Does fisetin improve quality of life for those with femoracetabular impingement?

"Recent findings demonstrate that fisetin treatment increased the scores of all five WOMAC scores, and the improvement in ODI and KOOS scores, with the decrease of the hip score. We suggest that fisetin may be considered as a potential treatment for FAI." - Anonymous Online Contributor

Unverified Answer

Does femoracetabular impingement run in families?

"Based on the familial pattern and frequency of arthroscopy in our series, we conclude that femoracetabular impingement is not usually transmitted as a unit, but appears to be caused by a heterogeneous and complex assortment of causative factors which are transmitted with many different combinations of genetic predispositions. Thus family history, even incomplete, is a prerequisite criterion for diagnosis of FAI." - Anonymous Online Contributor

Unverified Answer

How does fisetin work?

"This investigation showed that fisetin has antiinflammatory, antioxidant, and anti-inflammatory properties through which it could help treat various pathologies involving tissue damage, such as inflammation or inflammation-related problems." - Anonymous Online Contributor

Unverified Answer

What are the latest developments in fisetin for therapeutic use?

"Fisetin-derived compounds may have a future in the treatment of a wide range of human disease including cardiovascular, neuropsychiatric and inflammatory diseases. Given the many mechanisms of fisetin action, we can be assured that further studies will provide improved fisetin-based pharmacotherapies." - Anonymous Online Contributor

Unverified Answer

Who should consider clinical trials for femoracetabular impingement?

"Clinical trials of surgical hip replacement are an important part of evidence-based practice, and evidence on which to base patient decisions does not exist.
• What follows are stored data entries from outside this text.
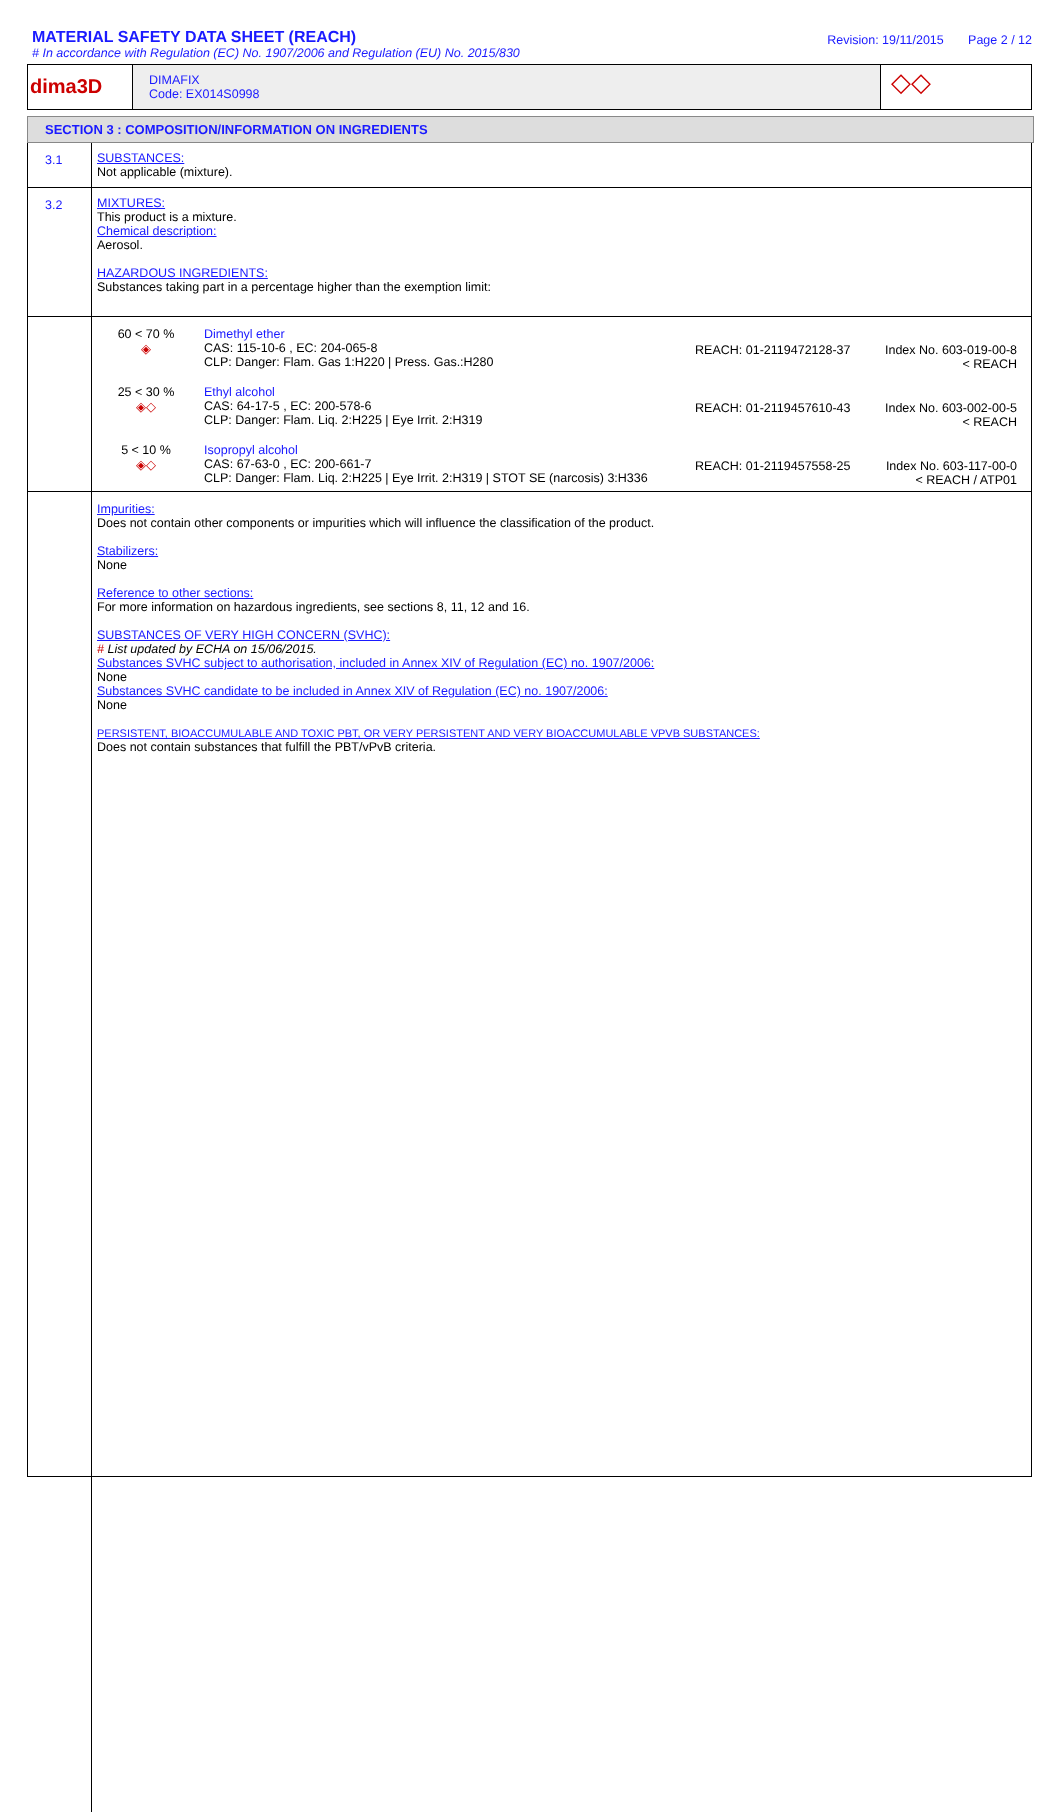MATERIAL SAFETY DATA SHEET (REACH)
# In accordance with Regulation (EC) No. 1907/2006 and Regulation (EU) No. 2015/830
Revision: 19/11/2015 Page 2 / 12
dima3D
DIMAFIX
Code: EX014S0998
◇◇
SECTION 3 : COMPOSITION/INFORMATION ON INGREDIENTS
3.1 SUBSTANCES:
Not applicable (mixture).
3.2 MIXTURES:
This product is a mixture.
Chemical description:
Aerosol.
HAZARDOUS INGREDIENTS:
Substances taking part in a percentage higher than the exemption limit:
| 60 < 70 % ◈ | Dimethyl ether CAS: 115-10-6 , EC: 204-065-8 CLP: Danger: Flam. Gas 1:H220 / Press. Gas.:H280 | REACH: 01-2119472128-37 | Index No. 603-019-00-8 < REACH |
| 25 < 30 % ◈◇ | Ethyl alcohol CAS: 64-17-5 , EC: 200-578-6 CLP: Danger: Flam. Liq. 2:H225 / Eye Irrit. 2:H319 | REACH: 01-2119457610-43 | Index No. 603-002-00-5 < REACH |
| 5 < 10 % ◈◇ | Isopropyl alcohol CAS: 67-63-0 , EC: 200-661-7 CLP: Danger: Flam. Liq. 2:H225 / Eye Irrit. 2:H319 / STOT SE (narcosis) 3:H336 | REACH: 01-2119457558-25 | Index No. 603-117-00-0 < REACH / ATP01 |
Impurities:
Does not contain other components or impurities which will influence the classification of the product.
Stabilizers:
None
Reference to other sections:
For more information on hazardous ingredients, see sections 8, 11, 12 and 16.
SUBSTANCES OF VERY HIGH CONCERN (SVHC):
# List updated by ECHA on 15/06/2015.
Substances SVHC subject to authorisation, included in Annex XIV of Regulation (EC) no. 1907/2006:
None
Substances SVHC candidate to be included in Annex XIV of Regulation (EC) no. 1907/2006:
None
PERSISTENT, BIOACCUMULABLE AND TOXIC PBT, OR VERY PERSISTENT AND VERY BIOACCUMULABLE VPVB SUBSTANCES:
Does not contain substances that fulfill the PBT/vPvB criteria.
Patients who are medically unfit or have contraindications for surgery, who have failed conservative therapy and would consider surgery notwithstanding, or those with symptoms for more than 2 months that cannot be improved or relieved with conservative therapy may be candidates for clinical trials." - Anonymous Online Contributor

Unverified Answer
Please Note: These questions and answers are submitted by anonymous patients, and have not been verified by our internal team.